Someone starts to run. One by one, other performers join in, until the running spreads from the outside of the swarm through to its core, imparting a sense of collective urgency. As this speed fades and the swarm’s walking pace returns, a single person remains running solo, as if holding a lighted torch. For the next hour and a half, individual and collective gestures will repeatedly dissolve into each other, forming an ecosystem of understated and organic motion. It is poignant to witness this unspectacular moving collective, whose vulnerability as a phenomenon in public space is brought home by the presence of a few completely naked performers. The threat of violence that accompanies this gesture is quietly palpable, even in the legitimated context of the annual Time-Based Art Festival, creating the occasion for this performance.1
Two homeless men argue about what they are watching. “It’s a protest,” insists one of them. “For what?” asks the other. “Can’t you see? It’s for freedom,” the former insists. To prove his point, he joins the moving swarm, holding his paper cup as he runs. As the performers stretch out a hand to rest on their peers’ shoulders, the homeless man becomes part of a moving trio. The success of this “epic, durational, community performance” is brought home by the spontaneous participation of several bystanders, including a woman with a dog on a leash that runs as if his life depends on it.2 The scene is not without comedy or tragedy; it is as rich in human texture as a Shakespearean plot.

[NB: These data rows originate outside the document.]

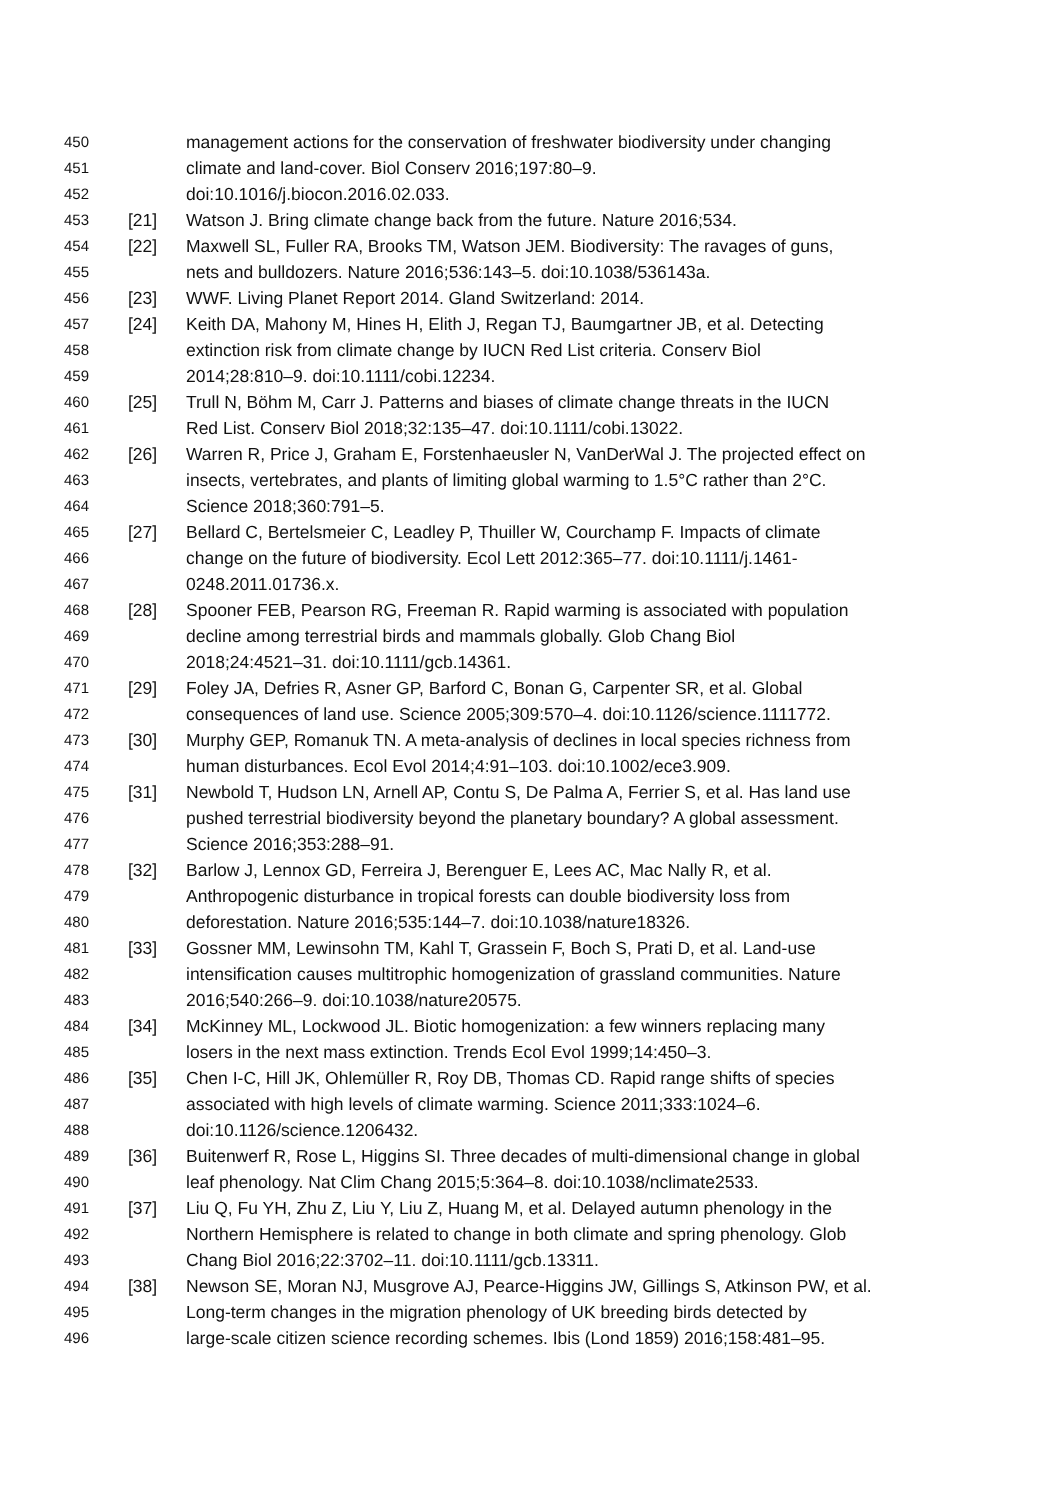450 management actions for the conservation of freshwater biodiversity under changing
451 climate and land-cover. Biol Conserv 2016;197:80–9.
452 doi:10.1016/j.biocon.2016.02.033.
453 [21] Watson J. Bring climate change back from the future. Nature 2016;534.
454 [22] Maxwell SL, Fuller RA, Brooks TM, Watson JEM. Biodiversity: The ravages of guns,
455 nets and bulldozers. Nature 2016;536:143–5. doi:10.1038/536143a.
456 [23] WWF. Living Planet Report 2014. Gland Switzerland: 2014.
457 [24] Keith DA, Mahony M, Hines H, Elith J, Regan TJ, Baumgartner JB, et al. Detecting
458 extinction risk from climate change by IUCN Red List criteria. Conserv Biol
459 2014;28:810–9. doi:10.1111/cobi.12234.
460 [25] Trull N, Böhm M, Carr J. Patterns and biases of climate change threats in the IUCN
461 Red List. Conserv Biol 2018;32:135–47. doi:10.1111/cobi.13022.
462 [26] Warren R, Price J, Graham E, Forstenhaeusler N, VanDerWal J. The projected effect on
463 insects, vertebrates, and plants of limiting global warming to 1.5°C rather than 2°C.
464 Science 2018;360:791–5.
465 [27] Bellard C, Bertelsmeier C, Leadley P, Thuiller W, Courchamp F. Impacts of climate
466 change on the future of biodiversity. Ecol Lett 2012:365–77. doi:10.1111/j.1461-
467 0248.2011.01736.x.
468 [28] Spooner FEB, Pearson RG, Freeman R. Rapid warming is associated with population
469 decline among terrestrial birds and mammals globally. Glob Chang Biol
470 2018;24:4521–31. doi:10.1111/gcb.14361.
471 [29] Foley JA, Defries R, Asner GP, Barford C, Bonan G, Carpenter SR, et al. Global
472 consequences of land use. Science 2005;309:570–4. doi:10.1126/science.1111772.
473 [30] Murphy GEP, Romanuk TN. A meta-analysis of declines in local species richness from
474 human disturbances. Ecol Evol 2014;4:91–103. doi:10.1002/ece3.909.
475 [31] Newbold T, Hudson LN, Arnell AP, Contu S, De Palma A, Ferrier S, et al. Has land use
476 pushed terrestrial biodiversity beyond the planetary boundary? A global assessment.
477 Science 2016;353:288–91.
478 [32] Barlow J, Lennox GD, Ferreira J, Berenguer E, Lees AC, Mac Nally R, et al.
479 Anthropogenic disturbance in tropical forests can double biodiversity loss from
480 deforestation. Nature 2016;535:144–7. doi:10.1038/nature18326.
481 [33] Gossner MM, Lewinsohn TM, Kahl T, Grassein F, Boch S, Prati D, et al. Land-use
482 intensification causes multitrophic homogenization of grassland communities. Nature
483 2016;540:266–9. doi:10.1038/nature20575.
484 [34] McKinney ML, Lockwood JL. Biotic homogenization: a few winners replacing many
485 losers in the next mass extinction. Trends Ecol Evol 1999;14:450–3.
486 [35] Chen I-C, Hill JK, Ohlemüller R, Roy DB, Thomas CD. Rapid range shifts of species
487 associated with high levels of climate warming. Science 2011;333:1024–6.
488 doi:10.1126/science.1206432.
489 [36] Buitenwerf R, Rose L, Higgins SI. Three decades of multi-dimensional change in global
490 leaf phenology. Nat Clim Chang 2015;5:364–8. doi:10.1038/nclimate2533.
491 [37] Liu Q, Fu YH, Zhu Z, Liu Y, Liu Z, Huang M, et al. Delayed autumn phenology in the
492 Northern Hemisphere is related to change in both climate and spring phenology. Glob
493 Chang Biol 2016;22:3702–11. doi:10.1111/gcb.13311.
494 [38] Newson SE, Moran NJ, Musgrove AJ, Pearce-Higgins JW, Gillings S, Atkinson PW, et al.
495 Long-term changes in the migration phenology of UK breeding birds detected by
496 large-scale citizen science recording schemes. Ibis (Lond 1859) 2016;158:481–95.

The following day, Habib’s performance takes place at the Portland Institute of Contemporary Art. In this second iteration, the performers file into the warehouse space naked; their bodies retrace each other’s movements in almost total silence. Their collective presence is a powerful evocation of “bare life,” haunted by the current slippage of human life into a “zone of indistinction” facilitated by right-leaning thinking.3 At recurring moments, this forty-strong crowd stands as an unmoving human circle. Ten or more minutes of quiet intensity pass. During more than two hours of observing, one slowly gets to know the bodies of each performer, almost intimately but not voyeuristically. Rather, this process of coming-to-know evokes empathy: for the surgeries that have left their marks, the uneven distribution of body weight, for the necessarily fluid spectrum of gender, the endless variations of skin tones, for the personal narratives embedded in tattoos. The performance is ritualistic and collaborative, suspending trust between every performer and each member of the audience. It is entirely undogmatic in its approach, acting like a mindfulness exercise that plunges us into the fragile reality of humanity. Almost two hours into the performance, I find myself deeply moved, even welling up with emotion. This depth of impact seems to come from the unspoken feeling of solidarity; the way this collective work pushes back silently against a world that is “ripening for fascism.”4 I am left with a sense of gratitude for having been entrusted with something unnamable and precious.